@flyingelephant1 That’s a legit concern about the net income profitability of $NBIS. The reason why they could not be profitable in short-term is because they have to invest in GPUs first at the current stage.
I once found the following rough estimation about Nebius’s potential ROI on GPU investments. It’s based on assumptions from public data, so take it with a grain of salt.
Let’s assume we build a data center in the US with 10,000 H200 GPUs. Cap expense of the hardwares will be $435 million, $43,497 per GPU:
- GPU: unit price is $30,000, total cost → $300 million
- servers: OEM HGX H200 (excluding costs of GPU), unit price is $70,000, quantity is 1250, total cost → $87.5 million
- Switches: Unit price is $35,000, quantity is 156, total cost → $5.5 million
- Optical Transceivers / Cables: Unit price is $600, quantity is 20,000, total cost → $12 million
- Storage related cost: $30 million
Let’s assume we also construct the data center rather than lease, the estimated one-time cost will be $146.6 million including 10% on land purchase, 25% on construction costs, 45% on power infrastructure, 20% on cooling system.
So the total capex from data center will be $582 million, or $58,159 per GPU.
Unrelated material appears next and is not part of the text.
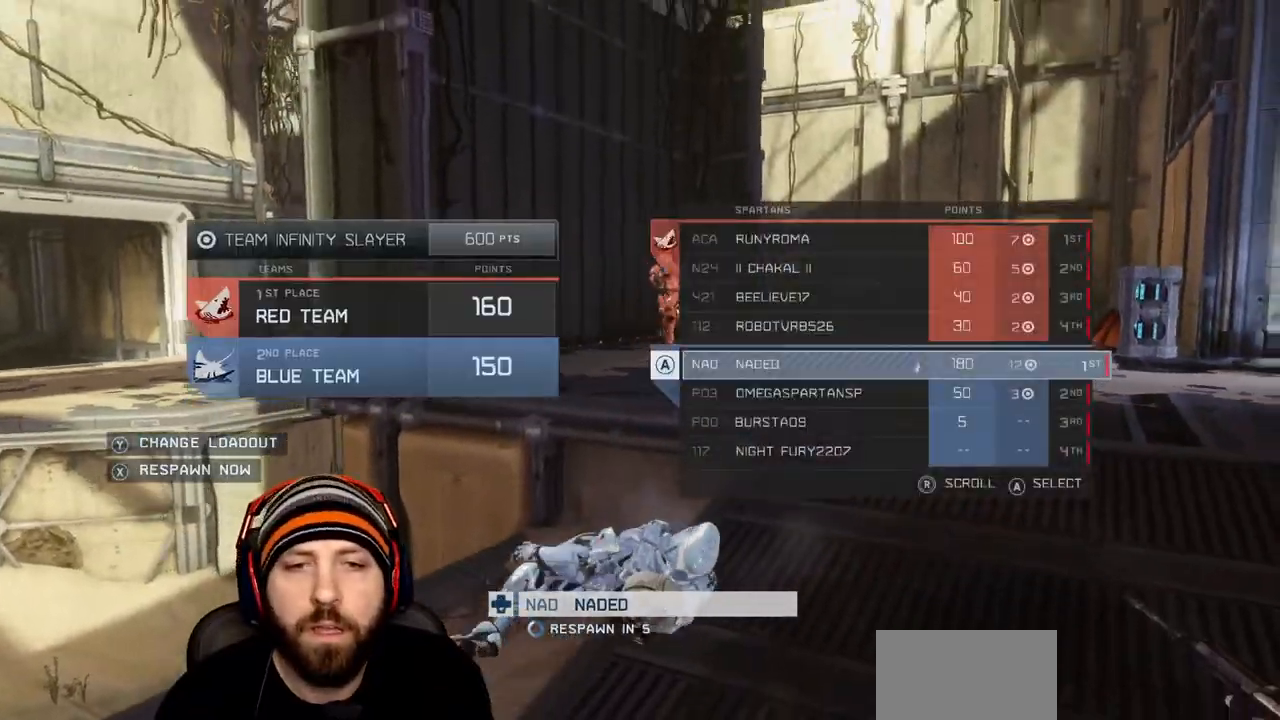
{"dt_ms": 500, "buttons": [], "left_stick": "center", "right_stick": "center", "events": [[183, "X", "down"], [233, "SELECT", "up"], [350, "X", "up"]]}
Now, let’s turn to Operation Expense of running the data center:
- We assume Power Usage Effectiveness (PUE) is 1.2 (though Nebius reports 1.13, the lower the better), the power required per server is 10.2kW, total power consumed will be 10.2kW x 1025 x 1.2 = 15,300MW. Assuming a relative low power price of $0.05 / kWh, then the power cost per year is about $6.7 million.
- Assume cost of IT operations staff salary is $5.2 million per year.
- Assume a maintenance cost of 2% of the hardware costs, which is $453million * 2% = $8.7 million per year.
- Total OpEx is $20.6 million per year. OpEx per GPU per hour is $0.24.
Nebius has different pricing tiers, so let’s just assume a rough average price of $2.50 per GPU hour. Then margin per GPU hour is $2.26. And let’s assume the utilization rate of the capacity is 70%. The margin per year will be about $139 million, payback period is about 4.2 year. (I don’t know how long can a GPU’s service life be, but I’m guessing a longer period than this as CoreWeave is using a 6-year schedule to depreciate their GPU assets, though Nebius is using a more conservative 4-year schedule.)
I think Nebius’s payback period will turn out to be much lower than this number because of the following:
- The above assumptions were mostly based on industry data and did not consider Nebius’s cost saving from optimizations like self-manufactured servers and so on, Nebius’s CapEx and OpEx could be considerably lower than industry standards.
- Nebius is developing end2end software solutions which will have much higher margin than leasing bare GPU hardwares.
To conclude, I think it’s legit to have negative earnings for the initial few years as that’s the period when Nebius deploys significant amount of capital on building the data centers. I believe as the business scales up and the payback period of the GPU investments is reached, the company will become very profitable.